**Exercise objective**
Decide whether each statement below agrees with the passage on Spiro and Ivgi: (a) Ivgi served as an Israeli Defense Forces pilot for 21 years; (b) Chaim Levine is the current executive director of LivingJudaism; (c) Ivgi is working on a doctorate in counseling. For each, answer yes or no and quote the deciding words of the passage.

In his work at LivingJudaism, Spiro teaches core Jewish principles that help people be more successful in their work lives, marriages, and friendships. He is also a life coach for individuals who want to achieve more in their lives.
“I will be teaching [the students] a number of sessions,” said Spiro. “This part of the Michael program will be part of the training that will launch here in the United States.”
Spiro decided to team up with Ivgi while Ivgi was in Seattle for another LivingJudaism program called Wounded Soldiers, a program that former LivingJudaism executive director Chaim Levine now runs independently. At that time, Ivgi, himself wounded during his service as a former Israeli Defense Forces pilot for 21 years, first focused on his own healing and then began to counsel other wounded soldiers back to mental health.
He earned a graduate degree in counseling and is now working on his doctorate in conflict resolution at a Beersheva hospital, where he researches how the most successful patients develop coping skills while under extreme prolonged stress.

**Given information**

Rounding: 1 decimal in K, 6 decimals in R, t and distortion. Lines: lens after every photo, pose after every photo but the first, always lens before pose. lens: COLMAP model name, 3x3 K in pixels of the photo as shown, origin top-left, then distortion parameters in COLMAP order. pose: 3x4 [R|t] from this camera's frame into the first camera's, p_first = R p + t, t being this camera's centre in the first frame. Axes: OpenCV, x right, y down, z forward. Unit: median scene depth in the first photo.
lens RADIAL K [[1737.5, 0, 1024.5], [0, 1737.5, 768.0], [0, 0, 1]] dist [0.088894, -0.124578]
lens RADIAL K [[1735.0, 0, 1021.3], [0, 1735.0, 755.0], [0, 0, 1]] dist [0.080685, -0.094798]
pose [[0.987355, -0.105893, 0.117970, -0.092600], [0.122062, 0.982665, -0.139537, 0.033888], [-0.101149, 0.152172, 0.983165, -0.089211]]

...

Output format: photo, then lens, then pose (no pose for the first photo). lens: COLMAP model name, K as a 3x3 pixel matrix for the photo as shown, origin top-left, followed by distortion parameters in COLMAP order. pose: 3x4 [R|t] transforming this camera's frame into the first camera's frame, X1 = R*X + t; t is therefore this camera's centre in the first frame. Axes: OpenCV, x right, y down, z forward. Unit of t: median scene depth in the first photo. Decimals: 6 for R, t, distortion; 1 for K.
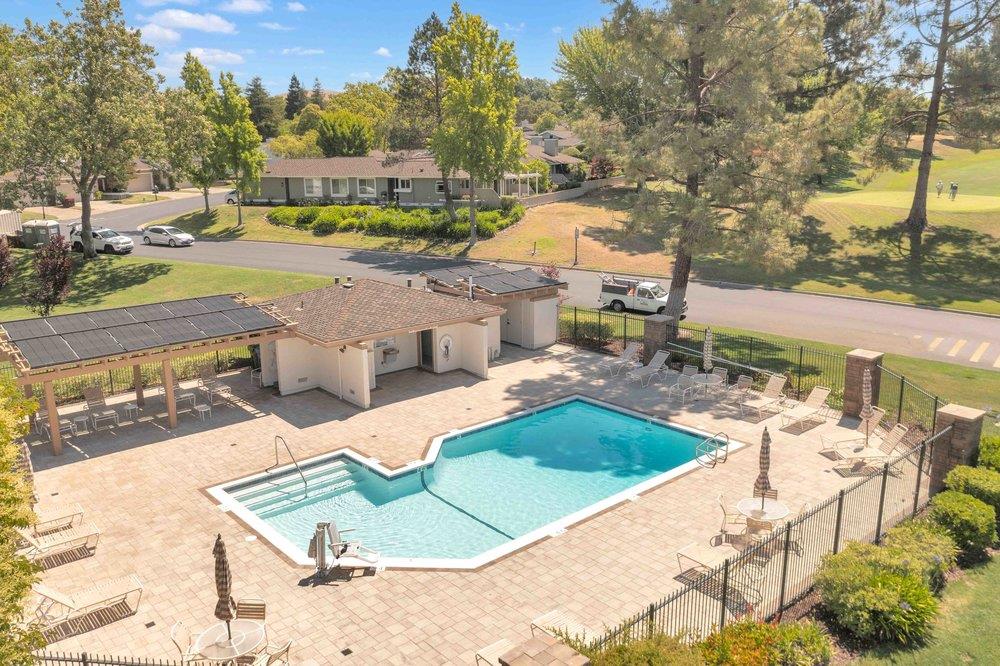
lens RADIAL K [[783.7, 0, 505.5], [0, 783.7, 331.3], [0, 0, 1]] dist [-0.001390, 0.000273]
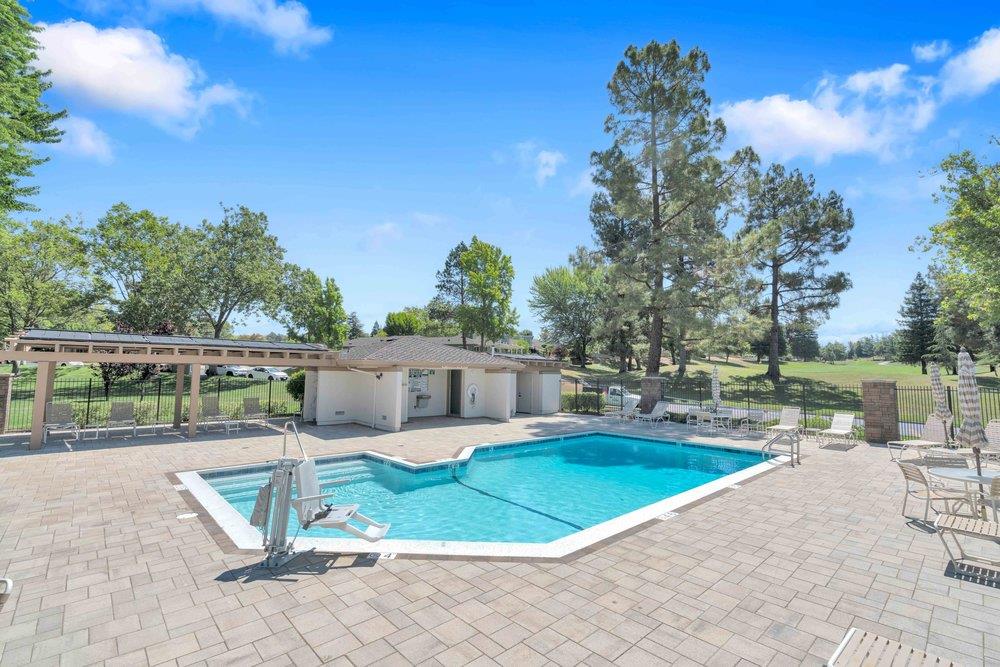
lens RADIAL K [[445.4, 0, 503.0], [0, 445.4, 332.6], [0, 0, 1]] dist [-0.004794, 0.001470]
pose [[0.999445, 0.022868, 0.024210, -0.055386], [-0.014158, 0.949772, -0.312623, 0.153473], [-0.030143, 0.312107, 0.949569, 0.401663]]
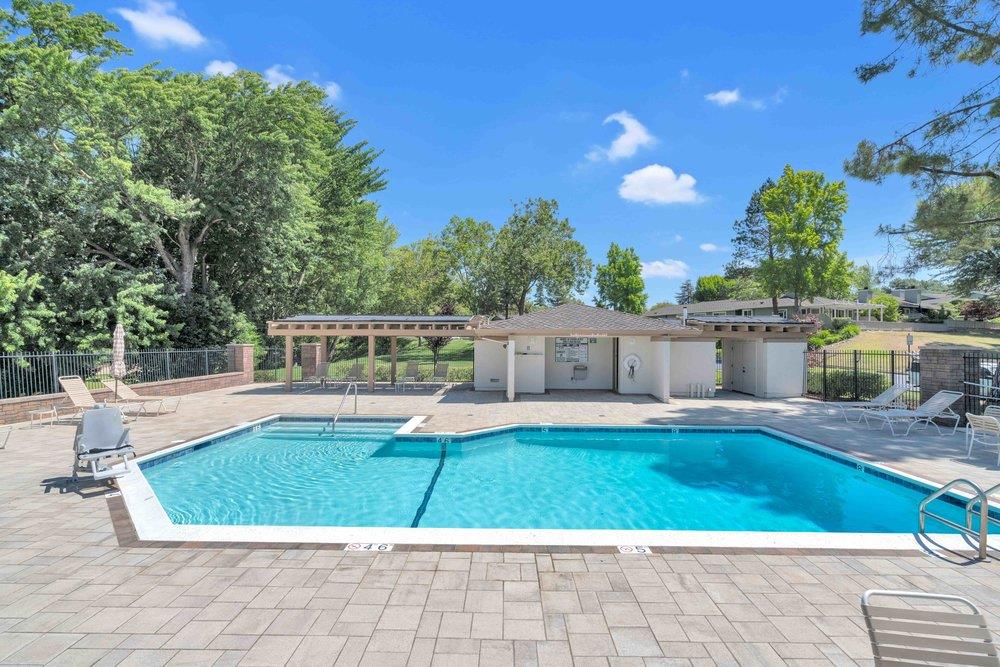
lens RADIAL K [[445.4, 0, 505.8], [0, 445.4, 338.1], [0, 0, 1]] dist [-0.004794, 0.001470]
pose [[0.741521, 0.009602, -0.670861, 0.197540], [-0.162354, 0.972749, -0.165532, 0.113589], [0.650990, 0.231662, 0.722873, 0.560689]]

**Solution to the exercise**
(a) Yes: "a former Israeli Defense Forces pilot for 21 years"
(b) No: "former LivingJudaism executive director Chaim Levine"
(c) No: "is now working on his doctorate in conflict resolution"